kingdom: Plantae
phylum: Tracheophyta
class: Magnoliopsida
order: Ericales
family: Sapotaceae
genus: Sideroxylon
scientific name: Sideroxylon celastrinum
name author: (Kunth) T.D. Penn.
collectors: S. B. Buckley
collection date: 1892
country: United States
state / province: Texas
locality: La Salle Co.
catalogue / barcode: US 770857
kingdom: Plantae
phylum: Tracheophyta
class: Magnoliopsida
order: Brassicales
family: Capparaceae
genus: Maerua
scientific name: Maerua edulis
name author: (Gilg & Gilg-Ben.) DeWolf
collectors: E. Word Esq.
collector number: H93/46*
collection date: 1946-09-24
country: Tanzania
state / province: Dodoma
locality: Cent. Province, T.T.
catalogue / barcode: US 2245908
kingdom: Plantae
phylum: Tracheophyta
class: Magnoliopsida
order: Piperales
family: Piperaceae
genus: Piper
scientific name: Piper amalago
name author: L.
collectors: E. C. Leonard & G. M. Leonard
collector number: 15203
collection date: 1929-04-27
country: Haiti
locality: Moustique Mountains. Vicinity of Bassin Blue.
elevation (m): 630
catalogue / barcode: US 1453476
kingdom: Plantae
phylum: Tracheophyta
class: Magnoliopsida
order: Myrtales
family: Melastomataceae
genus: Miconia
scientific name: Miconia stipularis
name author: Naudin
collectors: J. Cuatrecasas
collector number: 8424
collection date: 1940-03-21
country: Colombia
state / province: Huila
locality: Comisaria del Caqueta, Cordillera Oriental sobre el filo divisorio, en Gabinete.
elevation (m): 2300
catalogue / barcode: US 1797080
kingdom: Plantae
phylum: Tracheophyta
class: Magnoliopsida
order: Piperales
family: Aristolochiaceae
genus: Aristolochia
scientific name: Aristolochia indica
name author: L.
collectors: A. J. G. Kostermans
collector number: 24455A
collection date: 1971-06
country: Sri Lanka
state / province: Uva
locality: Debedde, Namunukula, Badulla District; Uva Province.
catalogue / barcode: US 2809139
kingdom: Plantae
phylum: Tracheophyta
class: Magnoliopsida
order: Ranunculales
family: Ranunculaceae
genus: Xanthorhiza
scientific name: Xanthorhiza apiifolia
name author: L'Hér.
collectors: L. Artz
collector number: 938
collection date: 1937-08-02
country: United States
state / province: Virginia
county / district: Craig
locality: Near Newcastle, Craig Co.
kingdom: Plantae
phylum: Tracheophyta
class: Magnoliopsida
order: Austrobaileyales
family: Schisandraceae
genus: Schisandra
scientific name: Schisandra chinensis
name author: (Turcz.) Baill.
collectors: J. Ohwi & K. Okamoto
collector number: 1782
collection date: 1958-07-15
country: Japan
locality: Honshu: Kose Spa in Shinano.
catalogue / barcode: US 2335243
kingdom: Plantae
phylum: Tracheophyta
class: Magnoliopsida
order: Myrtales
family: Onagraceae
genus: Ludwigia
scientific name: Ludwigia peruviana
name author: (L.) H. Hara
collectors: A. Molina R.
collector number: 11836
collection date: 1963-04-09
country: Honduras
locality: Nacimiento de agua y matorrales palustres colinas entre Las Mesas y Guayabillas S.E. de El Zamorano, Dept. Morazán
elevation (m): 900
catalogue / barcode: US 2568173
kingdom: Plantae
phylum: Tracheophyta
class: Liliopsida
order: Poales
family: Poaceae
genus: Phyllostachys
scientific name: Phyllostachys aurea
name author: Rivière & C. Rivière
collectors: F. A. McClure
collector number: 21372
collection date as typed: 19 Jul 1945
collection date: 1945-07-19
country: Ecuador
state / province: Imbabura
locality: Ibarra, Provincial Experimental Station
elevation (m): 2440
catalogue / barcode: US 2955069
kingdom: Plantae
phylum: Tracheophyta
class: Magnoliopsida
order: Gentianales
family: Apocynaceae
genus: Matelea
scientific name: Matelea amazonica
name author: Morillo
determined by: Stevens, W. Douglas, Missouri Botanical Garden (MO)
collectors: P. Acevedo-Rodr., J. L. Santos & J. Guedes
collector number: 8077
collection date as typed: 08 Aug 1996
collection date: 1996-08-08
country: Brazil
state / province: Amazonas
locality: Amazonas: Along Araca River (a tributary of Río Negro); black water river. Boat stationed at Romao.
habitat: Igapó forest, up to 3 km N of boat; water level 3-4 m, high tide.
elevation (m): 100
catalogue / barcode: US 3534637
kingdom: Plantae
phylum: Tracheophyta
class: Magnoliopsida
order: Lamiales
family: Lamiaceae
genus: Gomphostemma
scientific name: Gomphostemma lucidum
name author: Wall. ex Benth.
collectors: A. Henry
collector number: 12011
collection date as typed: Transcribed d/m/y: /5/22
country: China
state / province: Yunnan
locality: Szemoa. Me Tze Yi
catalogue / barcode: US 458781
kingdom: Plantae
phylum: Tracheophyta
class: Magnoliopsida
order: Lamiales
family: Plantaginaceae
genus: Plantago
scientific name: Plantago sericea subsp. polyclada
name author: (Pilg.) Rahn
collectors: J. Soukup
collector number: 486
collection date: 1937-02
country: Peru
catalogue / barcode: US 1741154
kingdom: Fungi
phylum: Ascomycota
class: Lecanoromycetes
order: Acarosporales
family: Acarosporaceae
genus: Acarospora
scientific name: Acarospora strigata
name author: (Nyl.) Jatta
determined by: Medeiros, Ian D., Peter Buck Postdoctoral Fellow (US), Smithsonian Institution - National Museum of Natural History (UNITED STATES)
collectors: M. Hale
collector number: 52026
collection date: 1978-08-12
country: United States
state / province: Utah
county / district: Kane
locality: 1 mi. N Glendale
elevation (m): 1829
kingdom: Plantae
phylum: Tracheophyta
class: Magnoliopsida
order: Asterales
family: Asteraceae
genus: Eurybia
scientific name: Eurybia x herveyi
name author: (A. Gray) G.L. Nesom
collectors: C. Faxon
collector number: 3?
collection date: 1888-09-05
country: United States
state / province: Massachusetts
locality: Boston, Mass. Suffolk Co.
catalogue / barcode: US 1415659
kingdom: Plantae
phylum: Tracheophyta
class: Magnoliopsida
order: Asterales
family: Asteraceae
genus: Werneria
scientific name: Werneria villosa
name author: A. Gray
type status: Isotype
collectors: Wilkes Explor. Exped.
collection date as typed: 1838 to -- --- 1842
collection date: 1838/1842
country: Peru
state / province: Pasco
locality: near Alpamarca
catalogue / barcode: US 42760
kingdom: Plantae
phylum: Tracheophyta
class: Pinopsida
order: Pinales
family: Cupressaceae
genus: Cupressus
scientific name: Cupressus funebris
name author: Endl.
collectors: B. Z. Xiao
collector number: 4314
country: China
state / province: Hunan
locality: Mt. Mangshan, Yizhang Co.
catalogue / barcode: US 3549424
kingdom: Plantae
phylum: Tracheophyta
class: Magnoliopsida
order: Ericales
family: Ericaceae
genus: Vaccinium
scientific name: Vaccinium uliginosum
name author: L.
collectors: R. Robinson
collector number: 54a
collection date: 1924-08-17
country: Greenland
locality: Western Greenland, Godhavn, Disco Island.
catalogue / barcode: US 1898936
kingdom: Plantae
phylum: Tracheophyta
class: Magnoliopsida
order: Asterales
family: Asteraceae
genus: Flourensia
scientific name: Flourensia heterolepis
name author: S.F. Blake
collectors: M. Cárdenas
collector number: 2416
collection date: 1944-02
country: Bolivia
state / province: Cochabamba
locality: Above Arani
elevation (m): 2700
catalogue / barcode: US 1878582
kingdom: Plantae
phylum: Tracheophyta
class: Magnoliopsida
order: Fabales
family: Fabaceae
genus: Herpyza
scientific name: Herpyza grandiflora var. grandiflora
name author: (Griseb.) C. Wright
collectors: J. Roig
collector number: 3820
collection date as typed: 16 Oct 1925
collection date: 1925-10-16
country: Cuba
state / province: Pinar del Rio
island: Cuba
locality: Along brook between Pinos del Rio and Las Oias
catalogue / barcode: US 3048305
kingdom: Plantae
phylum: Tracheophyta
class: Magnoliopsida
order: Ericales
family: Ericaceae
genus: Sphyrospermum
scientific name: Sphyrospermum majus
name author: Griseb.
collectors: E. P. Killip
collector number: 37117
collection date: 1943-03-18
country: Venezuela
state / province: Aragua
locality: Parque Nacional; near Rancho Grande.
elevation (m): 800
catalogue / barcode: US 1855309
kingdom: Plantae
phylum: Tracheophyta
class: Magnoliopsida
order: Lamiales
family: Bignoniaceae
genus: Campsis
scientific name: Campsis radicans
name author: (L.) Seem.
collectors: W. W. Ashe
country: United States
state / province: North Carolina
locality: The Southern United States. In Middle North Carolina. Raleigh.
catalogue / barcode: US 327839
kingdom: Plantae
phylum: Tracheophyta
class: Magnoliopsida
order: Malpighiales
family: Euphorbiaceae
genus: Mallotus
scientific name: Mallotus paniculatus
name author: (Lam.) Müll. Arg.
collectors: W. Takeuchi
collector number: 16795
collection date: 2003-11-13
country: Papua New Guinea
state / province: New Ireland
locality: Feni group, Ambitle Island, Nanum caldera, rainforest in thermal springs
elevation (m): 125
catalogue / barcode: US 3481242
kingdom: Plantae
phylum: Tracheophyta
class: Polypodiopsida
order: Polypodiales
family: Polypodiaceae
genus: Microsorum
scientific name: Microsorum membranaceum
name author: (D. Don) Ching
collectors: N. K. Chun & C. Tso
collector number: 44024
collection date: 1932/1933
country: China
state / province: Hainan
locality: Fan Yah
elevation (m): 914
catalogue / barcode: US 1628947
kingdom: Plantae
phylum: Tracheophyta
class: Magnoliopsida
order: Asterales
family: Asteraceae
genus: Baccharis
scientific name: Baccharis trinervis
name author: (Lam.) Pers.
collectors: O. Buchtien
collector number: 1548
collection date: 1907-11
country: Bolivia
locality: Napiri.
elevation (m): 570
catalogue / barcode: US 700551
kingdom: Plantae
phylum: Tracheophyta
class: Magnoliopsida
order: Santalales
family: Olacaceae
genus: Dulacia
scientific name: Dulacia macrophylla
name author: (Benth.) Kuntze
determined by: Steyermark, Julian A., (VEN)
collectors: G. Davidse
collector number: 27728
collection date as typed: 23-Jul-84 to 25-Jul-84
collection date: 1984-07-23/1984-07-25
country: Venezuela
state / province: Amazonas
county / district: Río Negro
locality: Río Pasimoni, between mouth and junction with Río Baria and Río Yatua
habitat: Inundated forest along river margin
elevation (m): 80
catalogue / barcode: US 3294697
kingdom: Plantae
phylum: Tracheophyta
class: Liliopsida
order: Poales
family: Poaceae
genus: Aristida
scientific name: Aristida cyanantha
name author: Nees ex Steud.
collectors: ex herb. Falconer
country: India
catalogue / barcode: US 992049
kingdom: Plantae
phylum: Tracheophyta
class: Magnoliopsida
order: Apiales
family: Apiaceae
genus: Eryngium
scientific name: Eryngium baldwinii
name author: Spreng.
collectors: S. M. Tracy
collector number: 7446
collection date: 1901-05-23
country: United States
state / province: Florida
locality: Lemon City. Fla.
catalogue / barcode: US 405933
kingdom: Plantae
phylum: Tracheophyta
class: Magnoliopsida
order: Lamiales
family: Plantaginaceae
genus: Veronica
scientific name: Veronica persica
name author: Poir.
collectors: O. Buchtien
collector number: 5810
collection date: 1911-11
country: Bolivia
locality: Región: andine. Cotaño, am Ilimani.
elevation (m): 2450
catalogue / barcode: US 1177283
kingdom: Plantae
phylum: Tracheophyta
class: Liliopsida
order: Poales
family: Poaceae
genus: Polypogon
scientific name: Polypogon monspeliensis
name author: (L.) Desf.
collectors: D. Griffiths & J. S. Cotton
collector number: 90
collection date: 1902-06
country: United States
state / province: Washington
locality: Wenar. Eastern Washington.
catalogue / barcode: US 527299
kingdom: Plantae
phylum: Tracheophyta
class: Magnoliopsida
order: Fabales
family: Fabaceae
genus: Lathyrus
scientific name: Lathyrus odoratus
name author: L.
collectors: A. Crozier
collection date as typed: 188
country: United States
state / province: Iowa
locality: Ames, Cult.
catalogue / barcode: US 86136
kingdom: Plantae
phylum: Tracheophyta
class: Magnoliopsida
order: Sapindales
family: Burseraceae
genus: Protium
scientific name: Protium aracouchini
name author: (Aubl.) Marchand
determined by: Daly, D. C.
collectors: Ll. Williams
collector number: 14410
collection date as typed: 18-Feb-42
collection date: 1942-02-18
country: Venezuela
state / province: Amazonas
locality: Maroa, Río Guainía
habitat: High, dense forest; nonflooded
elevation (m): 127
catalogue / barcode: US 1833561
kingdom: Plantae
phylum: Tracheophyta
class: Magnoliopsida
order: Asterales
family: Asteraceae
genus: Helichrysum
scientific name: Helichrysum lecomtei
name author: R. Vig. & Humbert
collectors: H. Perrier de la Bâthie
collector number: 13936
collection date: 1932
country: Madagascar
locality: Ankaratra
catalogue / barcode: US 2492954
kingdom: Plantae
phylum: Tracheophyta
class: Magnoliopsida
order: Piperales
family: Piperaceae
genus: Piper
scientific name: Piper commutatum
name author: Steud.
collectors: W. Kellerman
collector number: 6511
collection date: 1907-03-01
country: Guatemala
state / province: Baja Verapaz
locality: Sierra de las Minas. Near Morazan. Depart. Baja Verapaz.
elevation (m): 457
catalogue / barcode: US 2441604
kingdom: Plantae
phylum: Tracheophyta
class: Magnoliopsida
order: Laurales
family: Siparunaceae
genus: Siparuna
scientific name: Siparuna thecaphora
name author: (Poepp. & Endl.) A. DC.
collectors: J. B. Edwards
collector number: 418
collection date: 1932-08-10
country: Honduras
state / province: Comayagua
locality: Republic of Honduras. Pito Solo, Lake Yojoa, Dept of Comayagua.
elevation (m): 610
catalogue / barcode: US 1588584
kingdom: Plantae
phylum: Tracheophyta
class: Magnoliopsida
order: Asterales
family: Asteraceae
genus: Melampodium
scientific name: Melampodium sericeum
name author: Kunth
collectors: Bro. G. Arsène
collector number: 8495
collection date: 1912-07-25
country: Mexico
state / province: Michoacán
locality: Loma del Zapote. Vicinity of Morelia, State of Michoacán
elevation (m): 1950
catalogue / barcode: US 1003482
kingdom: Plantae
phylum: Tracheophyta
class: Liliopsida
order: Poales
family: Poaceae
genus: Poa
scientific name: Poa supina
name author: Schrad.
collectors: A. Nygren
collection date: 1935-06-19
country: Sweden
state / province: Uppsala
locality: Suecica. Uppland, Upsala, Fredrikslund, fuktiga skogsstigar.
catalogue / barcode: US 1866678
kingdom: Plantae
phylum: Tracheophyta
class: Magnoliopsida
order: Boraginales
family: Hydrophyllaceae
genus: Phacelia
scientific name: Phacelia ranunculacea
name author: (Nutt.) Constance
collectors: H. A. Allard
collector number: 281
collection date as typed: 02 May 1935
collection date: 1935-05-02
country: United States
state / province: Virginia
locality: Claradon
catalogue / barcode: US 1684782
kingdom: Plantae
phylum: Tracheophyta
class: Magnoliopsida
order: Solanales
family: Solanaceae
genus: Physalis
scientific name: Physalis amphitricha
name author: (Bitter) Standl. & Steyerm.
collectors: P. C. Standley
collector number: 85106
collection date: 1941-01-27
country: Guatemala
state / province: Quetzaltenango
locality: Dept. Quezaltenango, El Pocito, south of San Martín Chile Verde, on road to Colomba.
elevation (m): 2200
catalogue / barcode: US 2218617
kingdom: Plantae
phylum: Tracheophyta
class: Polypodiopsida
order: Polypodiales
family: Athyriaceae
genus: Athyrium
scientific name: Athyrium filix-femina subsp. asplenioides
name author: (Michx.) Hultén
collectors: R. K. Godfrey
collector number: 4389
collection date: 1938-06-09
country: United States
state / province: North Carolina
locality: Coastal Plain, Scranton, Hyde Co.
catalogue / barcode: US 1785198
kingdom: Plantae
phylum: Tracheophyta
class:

▶ YOUR GOAL: Give the stretch from the line containing "family: Aristolochiaceae" through the line containing "collection date as typed: 19 Jul 1945" again, changing "collector number" to "collector no." and leaving everything else unchanged.

▶ REPLY:
family: Aristolochiaceae
genus: Aristolochia
scientific name: Aristolochia indica
name author: L.
collectors: A. J. G. Kostermans
collector no.: 24455A
collection date: 1971-06
country: Sri Lanka
state / province: Uva
locality: Debedde, Namunukula, Badulla District; Uva Province.
catalogue / barcode: US 2809139
kingdom: Plantae
phylum: Tracheophyta
class: Magnoliopsida
order: Ranunculales
family: Ranunculaceae
genus: Xanthorhiza
scientific name: Xanthorhiza apiifolia
name author: L'Hér.
collectors: L. Artz
collector no.: 938
collection date: 1937-08-02
country: United States
state / province: Virginia
county / district: Craig
locality: Near Newcastle, Craig Co.
kingdom: Plantae
phylum: Tracheophyta
class: Magnoliopsida
order: Austrobaileyales
family: Schisandraceae
genus: Schisandra
scientific name: Schisandra chinensis
name author: (Turcz.) Baill.
collectors: J. Ohwi & K. Okamoto
collector no.: 1782
collection date: 1958-07-15
country: Japan
locality: Honshu: Kose Spa in Shinano.
catalogue / barcode: US 2335243
kingdom: Plantae
phylum: Tracheophyta
class: Magnoliopsida
order: Myrtales
family: Onagraceae
genus: Ludwigia
scientific name: Ludwigia peruviana
name author: (L.) H. Hara
collectors: A. Molina R.
collector no.: 11836
collection date: 1963-04-09
country: Honduras
locality: Nacimiento de agua y matorrales palustres colinas entre Las Mesas y Guayabillas S.E. de El Zamorano, Dept. Morazán
elevation (m): 900
catalogue / barcode: US 2568173
kingdom: Plantae
phylum: Tracheophyta
class: Liliopsida
order: Poales
family: Poaceae
genus: Phyllostachys
scientific name: Phyllostachys aurea
name author: Rivière & C. Rivière
collectors: F. A. McClure
collector no.: 21372
collection date as typed: 19 Jul 1945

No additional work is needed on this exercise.